Stick Grip and Texture

Posted by Ian Tang on Sep 17, 2014

Grip keeps players’ hands in place during face-offs and can improve shooting by improving energy transfer. It achieves this by ensuring no energy is lost by the hands moving along the shaft while releasing the puck. Similar to skate hollows and curves, grip is preferential, but its advantages can be experienced by players of all skill levels. Nearly half of the NHL chooses to play with one of the grip options.

The idea of placing grip on a hockey stick started as placing tape all the way along the shaft. Although rare, athletes in the NHL can still be seen placing a candy cane styled tape design along their sticks. This may add a little weight, but offers all advantages of having grip.
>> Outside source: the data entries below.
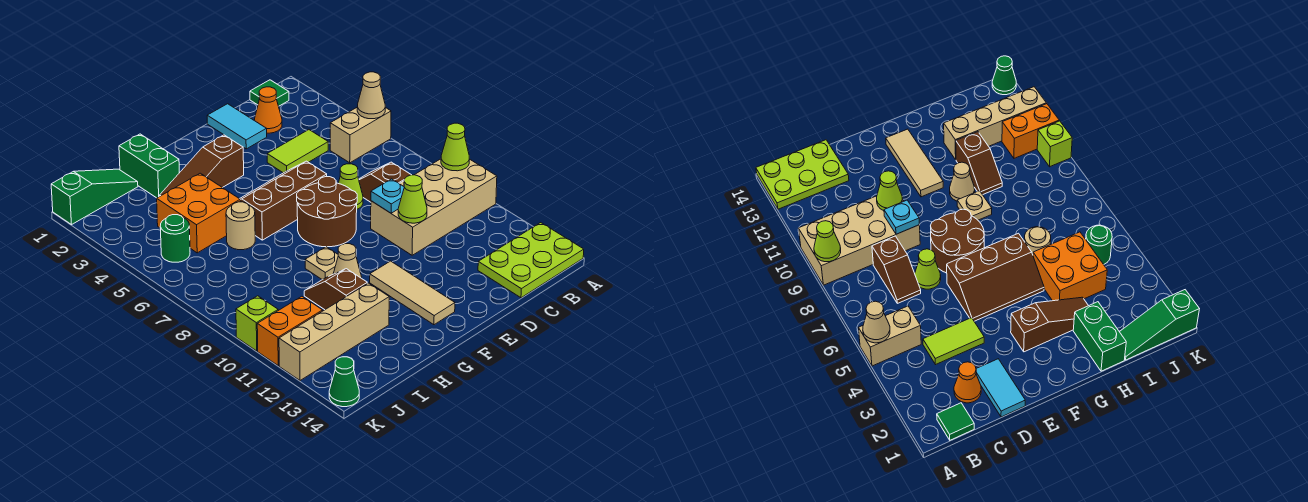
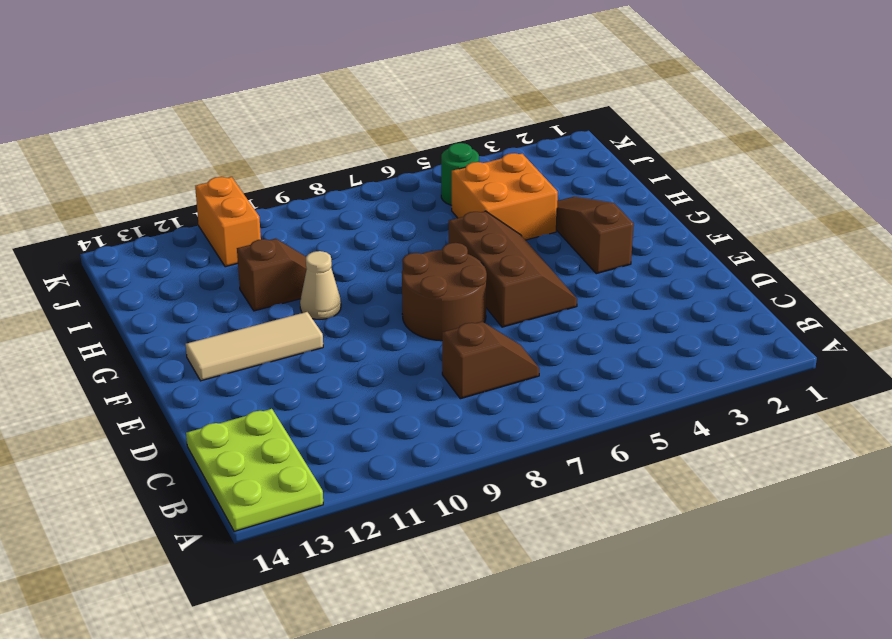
none -> tan 1x2 brick [330,107,391,163]
none -> tan 2x4 brick [371,159,497,255]
none -> green 1x1 tile [250,80,289,106]

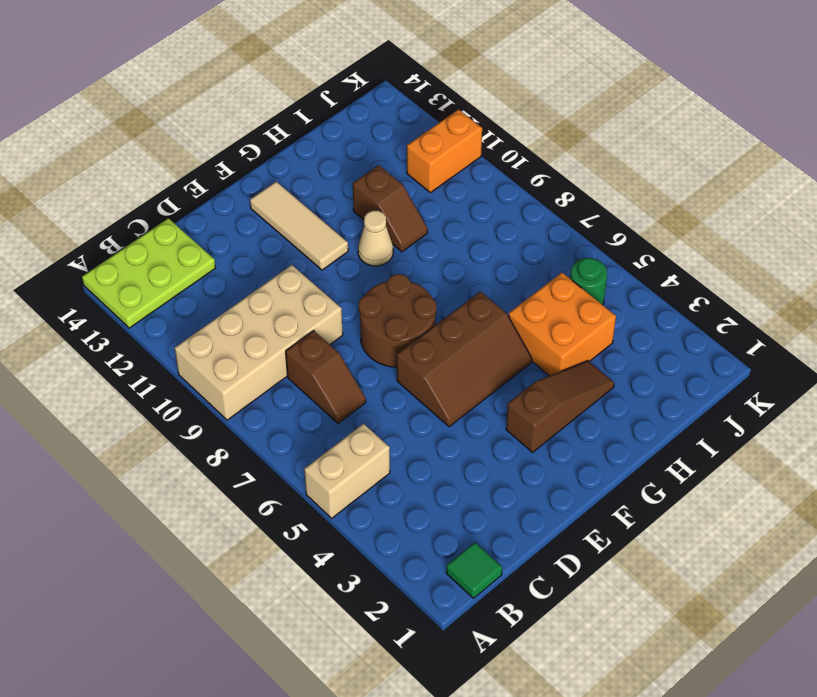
none -> orange 1x1 cone [254,87,282,133]
none -> lime 1x2 tile [267,130,328,173]
none -> cyan 1x2 tile [207,104,267,149]

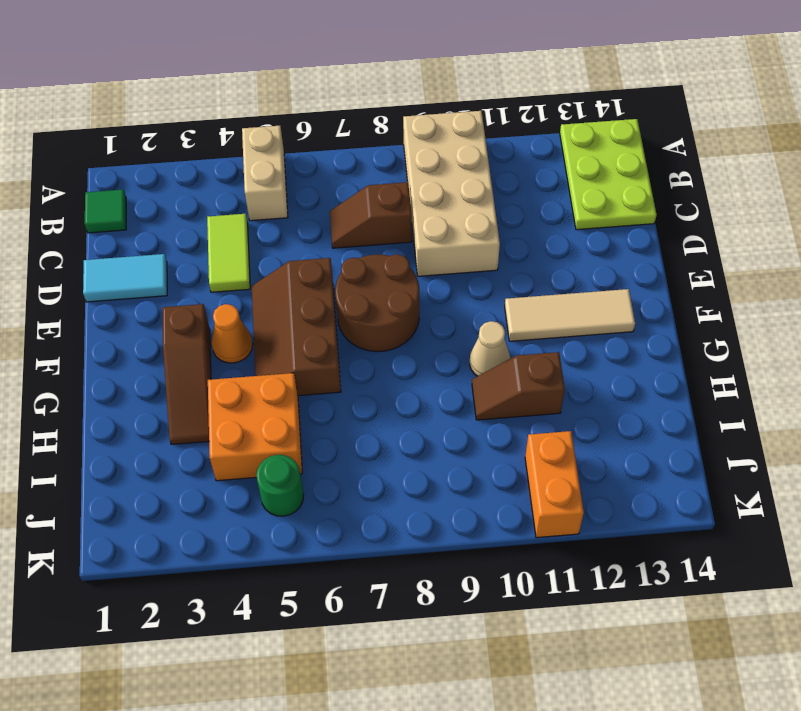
orange 1x1 cone [211,304,253,363] -> orange 1x1 cone moved to [254,87,282,133]
none -> lime 1x1 cone [338,164,363,209]
none -> tan 1x1 plate [305,247,338,280]
none -> green 1x2 brick [119,134,179,198]

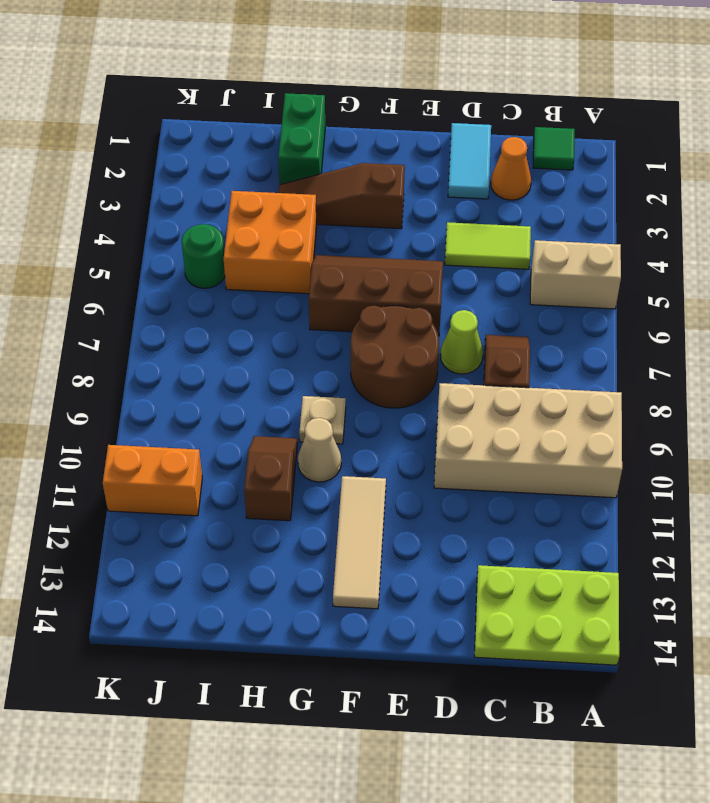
none -> tan 1x1 round brick [226,202,255,250]
none -> tan 1x4 brick [279,283,389,380]
none -> green 1x3 slope [51,169,138,225]

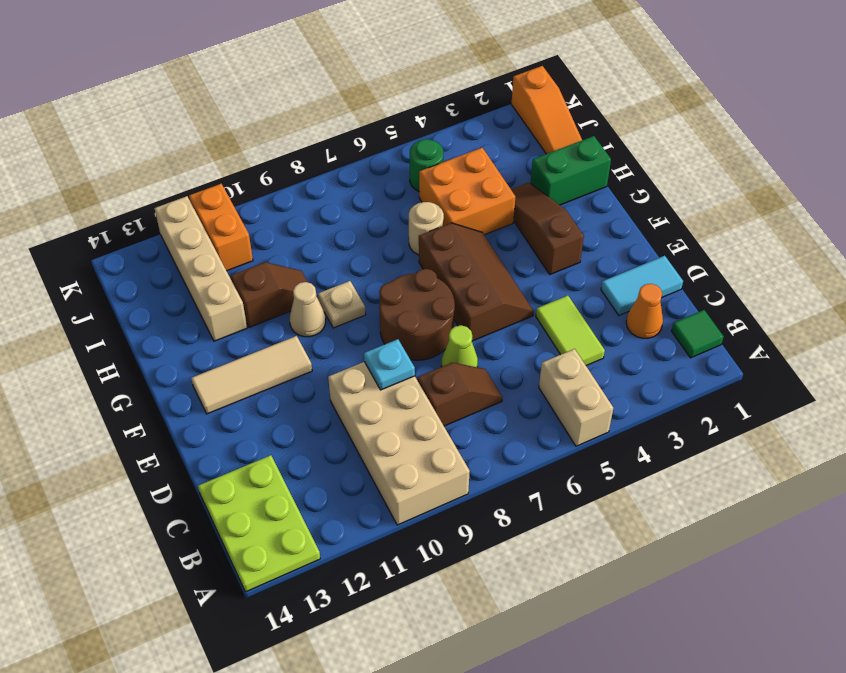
orange 1x3 slope [511,66,582,154] -> green 1x3 slope [51,169,138,225]
none -> lime 1x1 brick [236,296,278,351]
none -> green 1x1 cone [329,357,359,407]
none -> tan 1x1 cone [357,72,385,119]

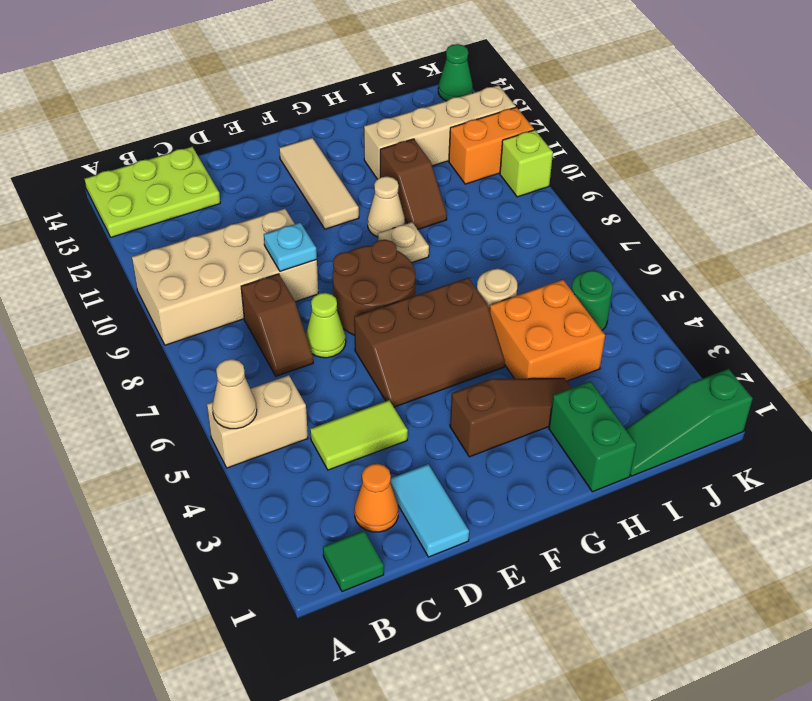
none -> lime 1x1 cone [441,123,469,171]
none -> lime 1x1 cone [398,175,427,223]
Technology has improved in recent years, and now there are a few types of grip that can be found on sticks today that may be more desirable than tape grip. Most of the composite sticks from Easton, Bauer, and Reebok use a sticky coating on their stick shafts that feels similar to  rubber. Players that enjoy this option typically don’t mind sacrificing a lighter stick for a better shooting experience. This grip system is the most popular amongst players today.

GripTac Coating
Traditional Non-Grip

Warrior released a new grip that will feature small bumps all along the shaft, creating a grip that relies on texture. This is meant to allow players to freely move along the shaft but easily harness the grip in the intended situations. This is ideal for players that do not prefer the rubber feel of rival companies and would still like the advantages of having grip.